• **WORKING DATA**:
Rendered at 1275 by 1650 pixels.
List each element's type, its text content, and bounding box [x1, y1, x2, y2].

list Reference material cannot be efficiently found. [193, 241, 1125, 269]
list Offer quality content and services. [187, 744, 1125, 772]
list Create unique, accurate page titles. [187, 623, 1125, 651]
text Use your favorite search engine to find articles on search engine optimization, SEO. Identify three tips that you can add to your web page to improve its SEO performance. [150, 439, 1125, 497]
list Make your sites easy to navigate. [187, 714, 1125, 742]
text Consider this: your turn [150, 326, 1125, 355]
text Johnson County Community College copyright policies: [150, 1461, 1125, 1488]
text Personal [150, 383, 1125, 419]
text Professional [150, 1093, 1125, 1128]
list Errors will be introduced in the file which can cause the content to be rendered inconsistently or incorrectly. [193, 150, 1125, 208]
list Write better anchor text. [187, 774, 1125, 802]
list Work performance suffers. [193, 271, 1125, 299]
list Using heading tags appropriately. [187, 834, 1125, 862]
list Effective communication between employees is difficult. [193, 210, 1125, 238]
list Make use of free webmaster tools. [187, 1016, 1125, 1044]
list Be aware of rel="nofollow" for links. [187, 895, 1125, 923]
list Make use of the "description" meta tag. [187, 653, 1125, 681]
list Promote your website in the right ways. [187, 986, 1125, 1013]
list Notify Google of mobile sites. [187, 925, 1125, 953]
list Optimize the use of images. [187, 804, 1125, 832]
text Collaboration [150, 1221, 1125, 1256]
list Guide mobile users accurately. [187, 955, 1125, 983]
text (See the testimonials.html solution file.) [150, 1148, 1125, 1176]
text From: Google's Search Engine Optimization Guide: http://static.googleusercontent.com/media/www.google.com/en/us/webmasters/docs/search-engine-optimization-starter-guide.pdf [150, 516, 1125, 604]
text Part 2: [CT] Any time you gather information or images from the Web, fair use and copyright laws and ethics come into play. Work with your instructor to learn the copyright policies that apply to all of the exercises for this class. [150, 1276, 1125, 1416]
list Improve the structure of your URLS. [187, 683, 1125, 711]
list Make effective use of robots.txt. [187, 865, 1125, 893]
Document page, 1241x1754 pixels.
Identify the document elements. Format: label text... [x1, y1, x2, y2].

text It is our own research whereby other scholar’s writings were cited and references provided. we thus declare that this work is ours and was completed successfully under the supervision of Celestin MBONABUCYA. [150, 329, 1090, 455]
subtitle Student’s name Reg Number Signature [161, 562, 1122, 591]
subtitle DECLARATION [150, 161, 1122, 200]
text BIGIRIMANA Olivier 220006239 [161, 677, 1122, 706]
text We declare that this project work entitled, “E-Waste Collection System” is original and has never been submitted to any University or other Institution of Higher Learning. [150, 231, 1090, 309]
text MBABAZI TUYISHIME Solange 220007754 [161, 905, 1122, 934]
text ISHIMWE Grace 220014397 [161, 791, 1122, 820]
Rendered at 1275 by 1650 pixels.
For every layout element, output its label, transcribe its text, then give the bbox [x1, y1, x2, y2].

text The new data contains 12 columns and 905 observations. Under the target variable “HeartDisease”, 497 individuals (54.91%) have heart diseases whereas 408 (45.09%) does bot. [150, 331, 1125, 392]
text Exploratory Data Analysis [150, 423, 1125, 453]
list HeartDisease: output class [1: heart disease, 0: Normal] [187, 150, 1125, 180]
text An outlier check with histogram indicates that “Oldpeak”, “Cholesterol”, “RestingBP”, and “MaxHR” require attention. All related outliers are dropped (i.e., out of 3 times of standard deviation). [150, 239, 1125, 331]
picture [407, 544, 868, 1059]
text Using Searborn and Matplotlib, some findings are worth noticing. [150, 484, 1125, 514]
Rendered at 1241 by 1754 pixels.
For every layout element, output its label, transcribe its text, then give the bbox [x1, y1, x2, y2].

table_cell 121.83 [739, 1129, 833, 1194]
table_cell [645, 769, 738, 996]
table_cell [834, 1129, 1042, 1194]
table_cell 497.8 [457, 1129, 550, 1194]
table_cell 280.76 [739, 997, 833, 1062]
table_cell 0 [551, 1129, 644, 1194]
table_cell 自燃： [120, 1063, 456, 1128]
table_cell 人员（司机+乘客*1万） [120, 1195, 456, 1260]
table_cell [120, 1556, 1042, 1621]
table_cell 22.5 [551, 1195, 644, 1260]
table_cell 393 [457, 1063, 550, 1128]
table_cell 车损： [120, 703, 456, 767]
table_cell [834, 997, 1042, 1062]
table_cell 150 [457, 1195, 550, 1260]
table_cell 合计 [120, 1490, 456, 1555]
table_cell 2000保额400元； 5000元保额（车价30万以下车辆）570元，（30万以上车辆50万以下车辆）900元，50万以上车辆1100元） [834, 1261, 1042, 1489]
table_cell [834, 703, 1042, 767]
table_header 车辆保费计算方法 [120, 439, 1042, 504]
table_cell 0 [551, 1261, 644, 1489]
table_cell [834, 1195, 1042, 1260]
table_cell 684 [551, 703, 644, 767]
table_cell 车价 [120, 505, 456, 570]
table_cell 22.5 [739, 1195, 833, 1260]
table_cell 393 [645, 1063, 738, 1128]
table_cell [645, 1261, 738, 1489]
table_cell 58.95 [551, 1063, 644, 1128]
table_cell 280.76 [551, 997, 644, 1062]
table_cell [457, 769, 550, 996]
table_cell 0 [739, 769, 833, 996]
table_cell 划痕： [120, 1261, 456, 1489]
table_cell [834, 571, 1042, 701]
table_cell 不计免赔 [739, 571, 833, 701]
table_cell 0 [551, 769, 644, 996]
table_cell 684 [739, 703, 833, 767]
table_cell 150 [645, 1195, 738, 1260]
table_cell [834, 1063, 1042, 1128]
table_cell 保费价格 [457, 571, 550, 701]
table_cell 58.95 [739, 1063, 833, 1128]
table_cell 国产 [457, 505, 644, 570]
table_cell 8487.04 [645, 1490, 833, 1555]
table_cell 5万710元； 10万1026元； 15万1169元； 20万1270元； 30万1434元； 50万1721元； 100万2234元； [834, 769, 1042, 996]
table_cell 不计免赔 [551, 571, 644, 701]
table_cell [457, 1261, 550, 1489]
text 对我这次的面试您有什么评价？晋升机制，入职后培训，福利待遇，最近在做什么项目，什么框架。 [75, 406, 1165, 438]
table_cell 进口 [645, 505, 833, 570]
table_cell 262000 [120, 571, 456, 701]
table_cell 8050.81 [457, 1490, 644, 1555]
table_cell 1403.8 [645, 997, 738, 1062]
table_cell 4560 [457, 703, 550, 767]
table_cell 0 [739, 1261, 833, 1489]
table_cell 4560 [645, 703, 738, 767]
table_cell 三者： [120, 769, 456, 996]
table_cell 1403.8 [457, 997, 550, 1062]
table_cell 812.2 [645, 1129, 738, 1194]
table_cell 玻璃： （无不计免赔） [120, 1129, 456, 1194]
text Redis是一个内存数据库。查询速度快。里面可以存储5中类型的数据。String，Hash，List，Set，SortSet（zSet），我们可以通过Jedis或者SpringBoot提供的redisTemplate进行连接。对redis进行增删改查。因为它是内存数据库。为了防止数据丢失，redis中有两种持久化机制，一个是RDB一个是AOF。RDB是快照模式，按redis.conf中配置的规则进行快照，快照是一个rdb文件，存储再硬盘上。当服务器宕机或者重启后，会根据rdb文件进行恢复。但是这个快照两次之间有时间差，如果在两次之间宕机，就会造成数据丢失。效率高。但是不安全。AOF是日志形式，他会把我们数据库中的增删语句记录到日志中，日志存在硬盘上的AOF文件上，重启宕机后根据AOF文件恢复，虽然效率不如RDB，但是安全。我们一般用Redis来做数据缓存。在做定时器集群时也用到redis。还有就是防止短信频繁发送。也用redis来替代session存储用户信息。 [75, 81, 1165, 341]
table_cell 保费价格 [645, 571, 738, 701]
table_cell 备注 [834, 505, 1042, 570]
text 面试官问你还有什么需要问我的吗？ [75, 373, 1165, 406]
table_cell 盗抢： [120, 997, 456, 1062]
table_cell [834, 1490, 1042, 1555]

• **WHAT IS NEEDED**:
Reproduce all lines from the records above that include the word "Make".

• **ANSWER AREA**:
list Make your sites easy to navigate. [187, 714, 1125, 742]
list Make use of free webmaster tools. [187, 1016, 1125, 1044]
list Make use of the "description" meta tag. [187, 653, 1125, 681]
list Make effective use of robots.txt. [187, 865, 1125, 893]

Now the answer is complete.